Problem details:
Under this line are the records; write out word for word the part that begins at the line containing "[577,91,591,97] on -> [112,88,125,99] in" and ends at the line containing "[310,280,411,288] a better", and no more.

++++ Material for this exercise ++++

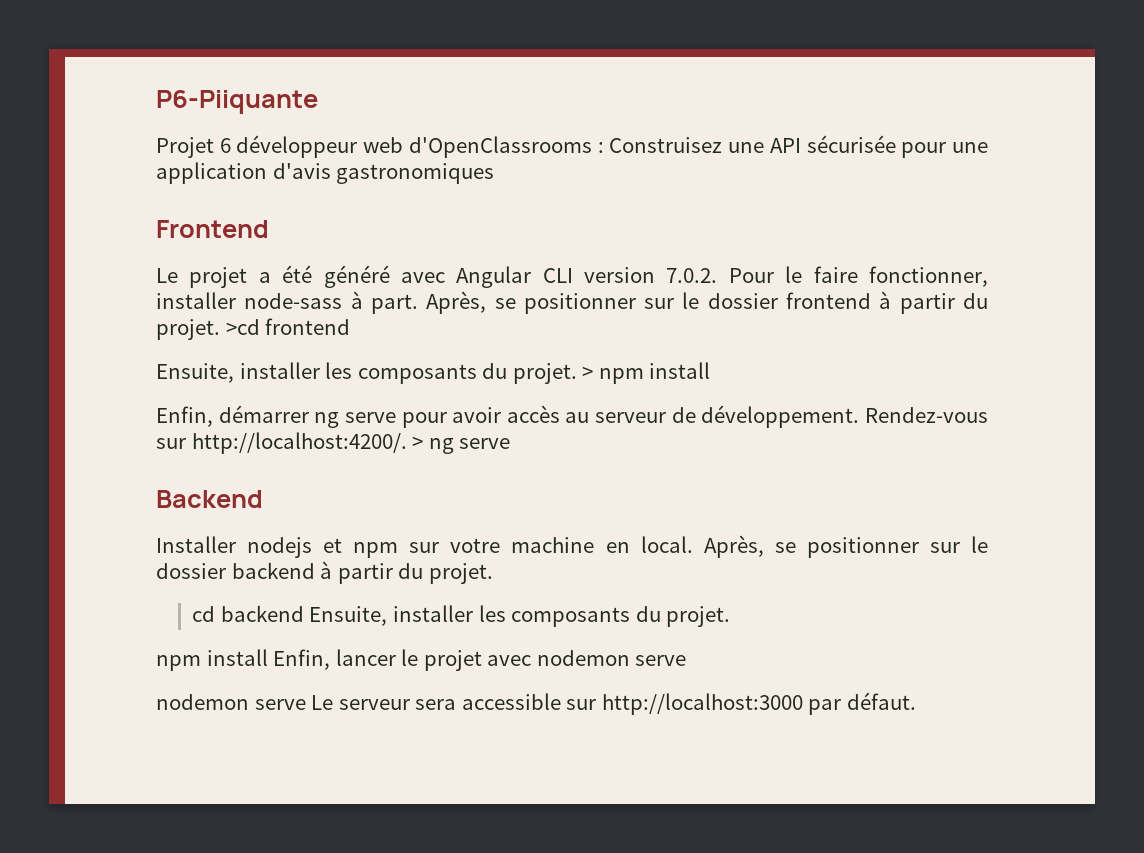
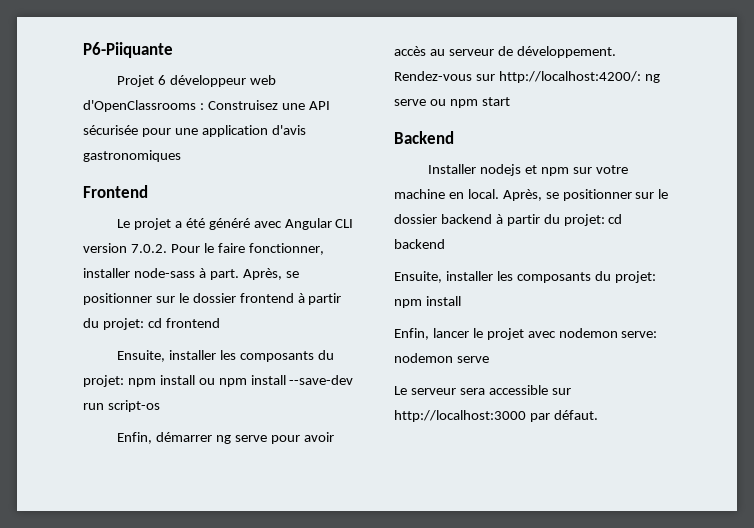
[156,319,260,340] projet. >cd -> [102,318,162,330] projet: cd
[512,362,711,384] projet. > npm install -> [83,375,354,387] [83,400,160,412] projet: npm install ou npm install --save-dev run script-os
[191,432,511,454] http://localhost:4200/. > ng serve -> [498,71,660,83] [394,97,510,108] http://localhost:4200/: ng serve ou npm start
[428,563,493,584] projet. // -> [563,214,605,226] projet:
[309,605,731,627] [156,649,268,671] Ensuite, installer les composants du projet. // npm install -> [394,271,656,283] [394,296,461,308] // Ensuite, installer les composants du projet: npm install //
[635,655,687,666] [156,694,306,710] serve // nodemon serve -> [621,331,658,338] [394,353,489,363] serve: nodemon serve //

++++
++++ Material for this exercise ++++

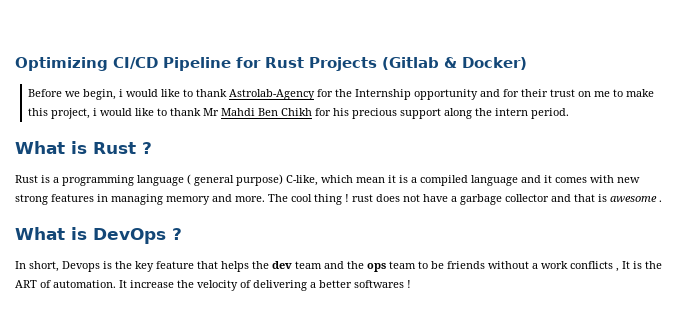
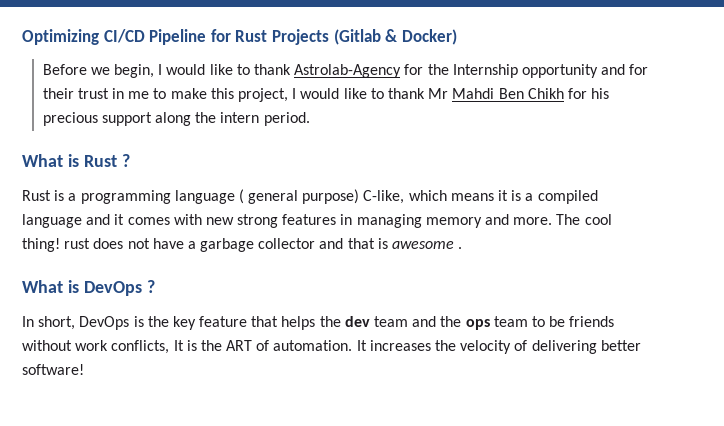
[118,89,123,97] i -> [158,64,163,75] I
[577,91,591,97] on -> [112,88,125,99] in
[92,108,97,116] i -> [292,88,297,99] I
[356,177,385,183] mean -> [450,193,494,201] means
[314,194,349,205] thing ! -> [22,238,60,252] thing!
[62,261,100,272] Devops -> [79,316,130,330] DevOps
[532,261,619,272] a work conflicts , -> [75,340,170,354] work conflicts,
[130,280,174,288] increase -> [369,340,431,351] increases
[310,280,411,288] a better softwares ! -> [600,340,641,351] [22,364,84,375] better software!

++++

Response box:
[577,91,591,97] on -> [112,88,125,99] in
[92,108,97,116] i -> [292,88,297,99] I
[356,177,385,183] mean -> [450,193,494,201] means
[314,194,349,205] thing ! -> [22,238,60,252] thing!
[62,261,100,272] Devops -> [79,316,130,330] DevOps
[532,261,619,272] a work conflicts , -> [75,340,170,354] work conflicts,
[130,280,174,288] increase -> [369,340,431,351] increases
[310,280,411,288] a better softwares ! -> [600,340,641,351] [22,364,84,375] better software!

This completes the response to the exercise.